In stark contradiction to the DiAngelo narratives, we should feel horrified about accusations of holding horrible, self-interested prejudices about other humans. We should feel this even if it is true because this is how we maintain the commitment to not wanting to be that person
If it is true, you may be a reflective person who will work on those beliefs honestly & that's great. If you are not a reflective or self-aware person, maintaining a horror at the moral failing of racism will, at least, keep racism as a moral evil & prevent you embracing it.
I am being extremely problematic right now & the poster child of white fragility, but I think the very mindset DiAngelo & others want to deconstruct in us is the one that we need to preserve if we want to continue accepting that, yes, racism does make you a bad person.
This is liberal individualism, btw, which DiAngelo also takes explicit potshots at.
No, no, no, no, no, no. You are an individual with your own mind. You are not a representative of your racial group. You are not a pawn in an ongoing racial dynamic that takes in historical racial oppression & perpetuates it through group identity & perspective. No.

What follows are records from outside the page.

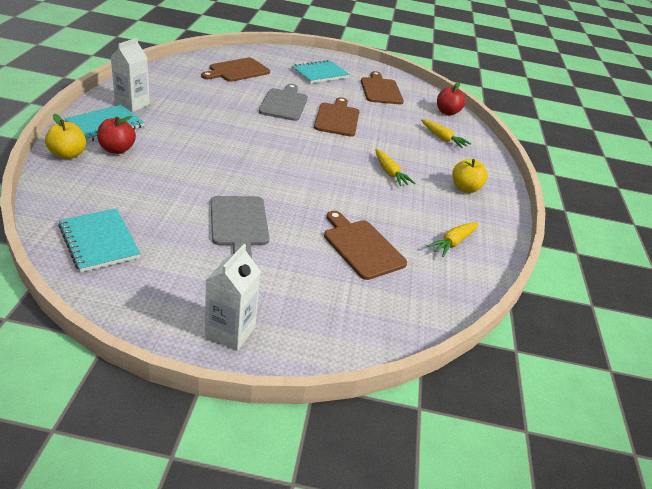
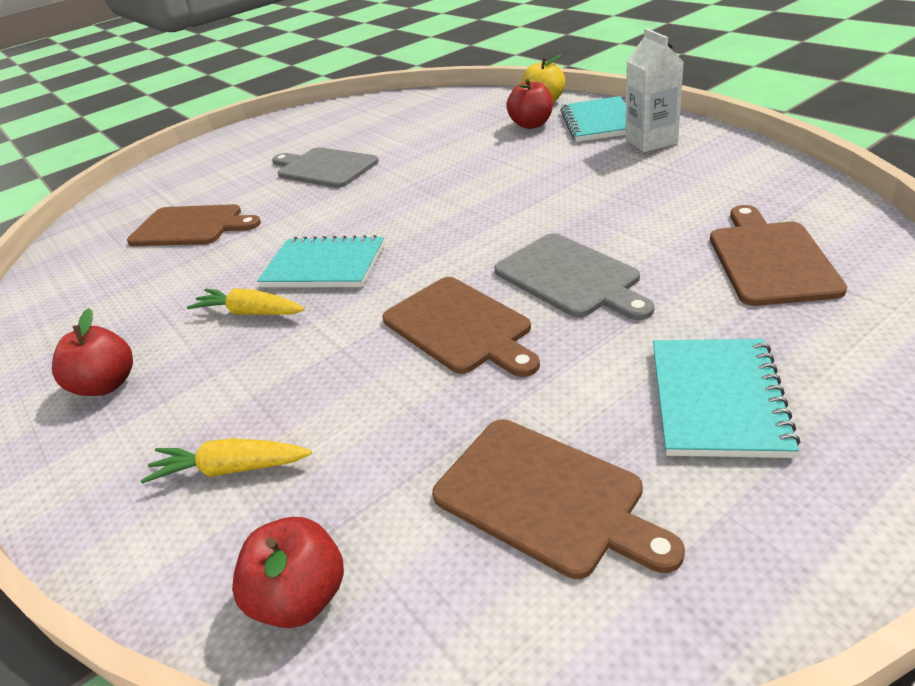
camera: 145 degrees right, 0 degrees up
turquoise notebook [58,208,141,272] -> turquoise notebook moved to [257,235,385,287]
white carton [205,244,261,351] -> none
yellow carrot [427,222,479,257] -> none
yellow apple [452,159,488,193] -> red apple [52,308,133,396]

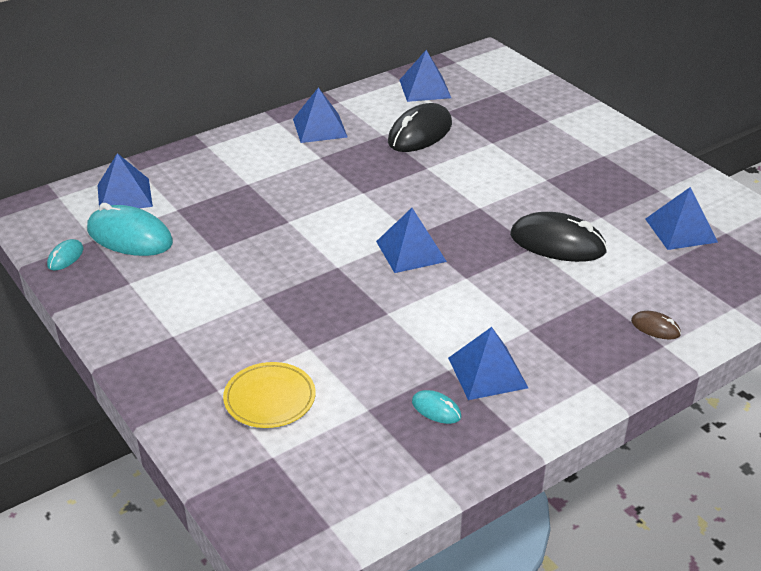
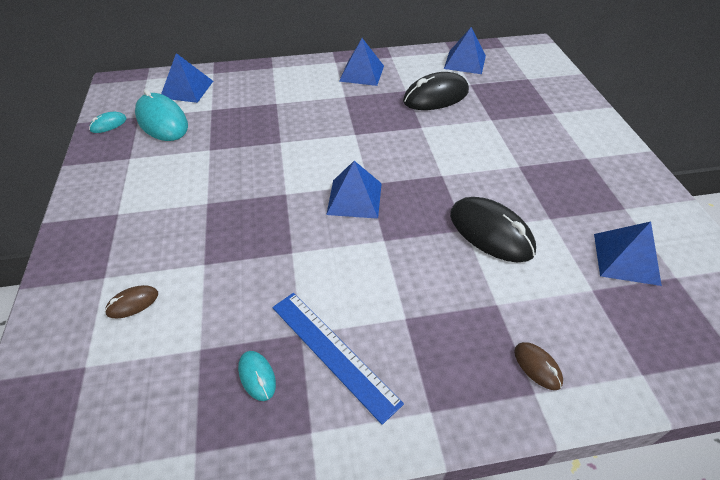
camera: 25 degrees right, 10 degrees up
yellow plate [223,362,316,428] -> brown mouse [105,285,158,318]
blue pyramid [448,327,528,400] -> blue ruler [272,293,404,425]

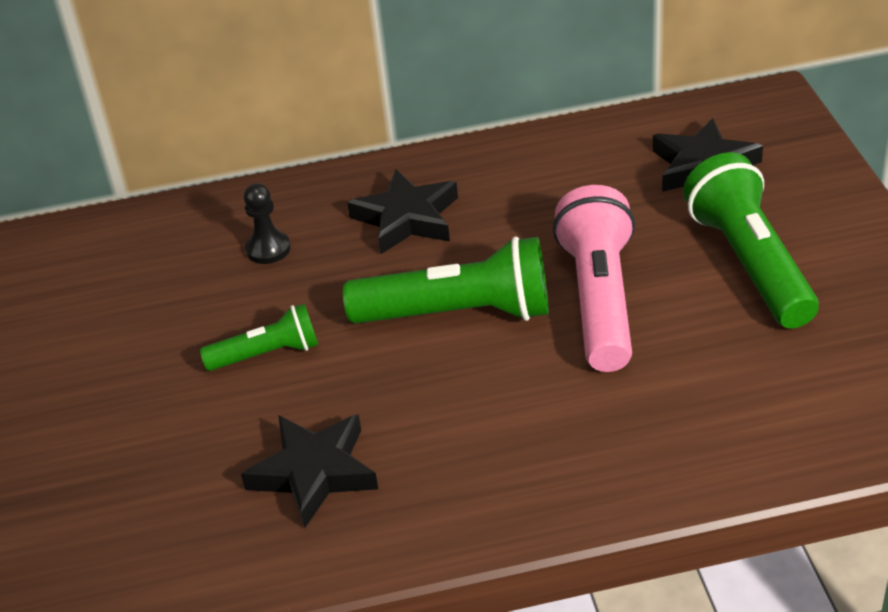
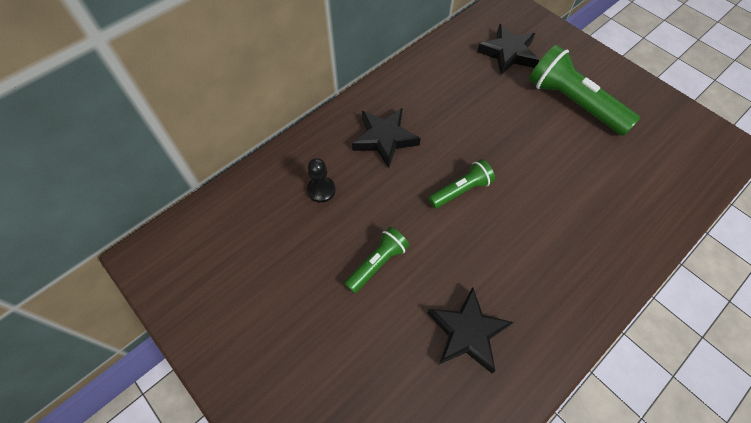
camera: 35 degrees left, 20 degrees up
green flashlight [343,236,549,324] -> green flashlight [428,159,495,209], size x0.56
pink flashlight [553,185,635,372] -> none

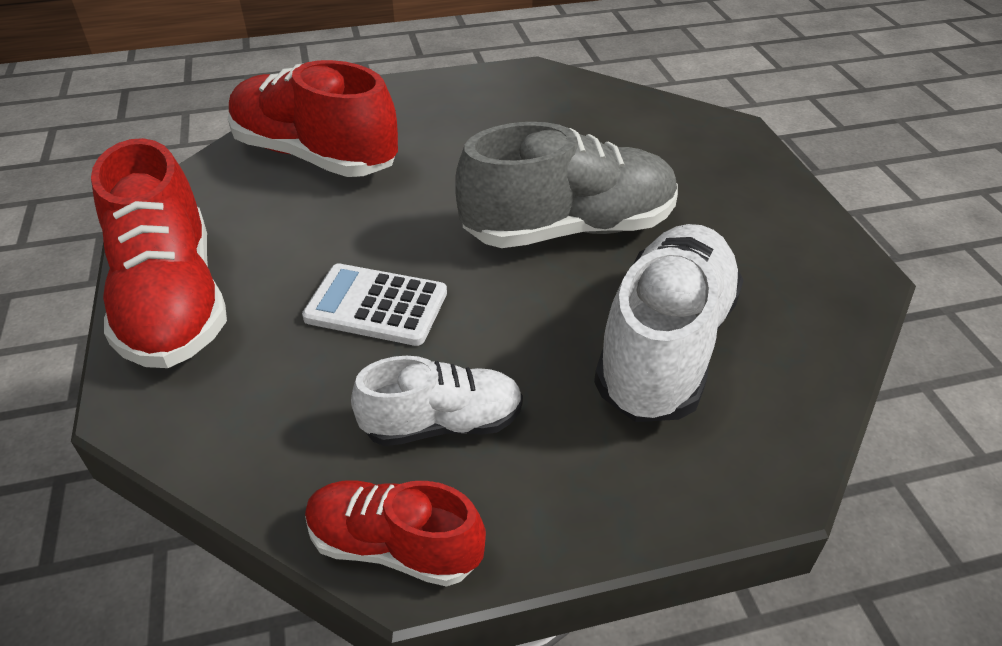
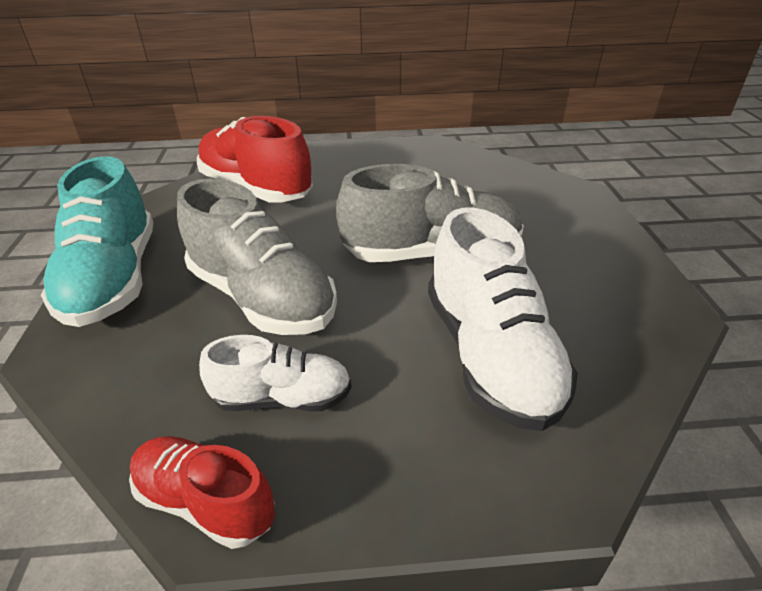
camera: 10 degrees right, 5 degrees down
red shoe [91,138,227,368] -> turquoise shoe [41,156,154,327]
white calculator [302,263,447,346] -> grey shoe [177,179,337,335]
white shoe [594,224,744,422] -> white shoe turned 135 degrees clockwise [428,208,578,431]

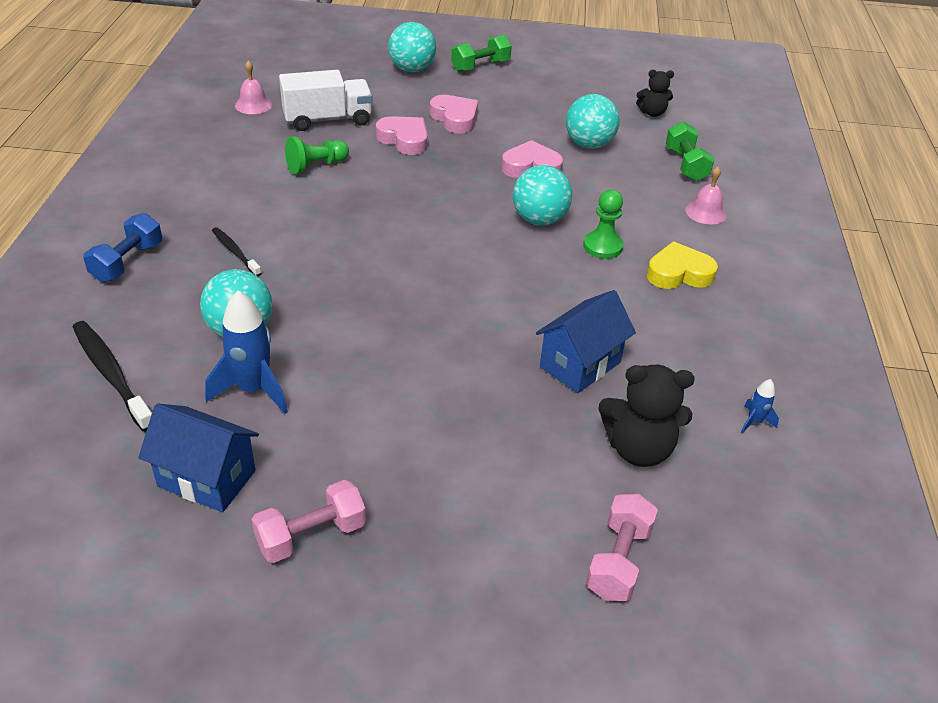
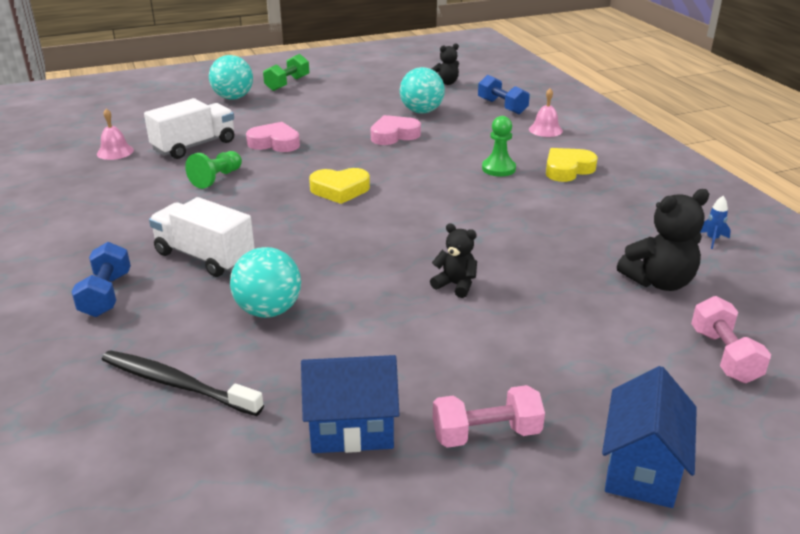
camera: 25 degrees left, 10 degrees down
blue rocket [205,290,288,414] -> none
black toothbrush [212,227,262,276] -> white truck [149,197,255,277]
pink dumbbell [252,480,366,563] -> pink dumbbell turned 45 degrees clockwise [433,385,545,448]
pink heart [430,95,478,134] -> none
turquoise ball [513,165,572,226] -> none
blue house [536,290,636,393] -> blue house moved to [602,366,697,508]
green dumbbell [666,122,714,181] -> blue dumbbell [478,75,530,114]
none -> yellow heart [309,168,370,204]
none -> black teddy bear [430,223,477,298]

Of course, culture will affect you, but you are an individual living in a culture that contains a wide range of ideas about race. You can evaluate them morally & factually & reject some & accept or qualify others. You can be a thoughtful, ethical person who rejects racism.
You will have biases. We all do. They will have cultural influence. But you do not have to have the biases DiAngelo says you do. Do you, if white, really just naturally assume black people are inferior? Do you? Really? If you're pretty sure you don't, you're likely to be right.
And if you find yourself having a racial bias that does not meet your ethical position on racism, you can spot that better than DiAngelo can coz you developed the ethical position &you can perform your own customised bias training, not her generic one that comes from her own head
You can have a constitution of yourself & if you think it through & even write it down so you can tell if it is sliding & whether you need to make an amendment to it, that's great.
Then when someone casually says you believe something you don't, you will think 'How dare you?!" and not 'meh" because you actually have solid principles. That's a good thing.
This thread went way off track because I got quite impassioned. Anyway, don't accept the casual denigration thing & don't casually denigrate others. Assume good intent & give others reason to assume it in you & expect them to do that. The end.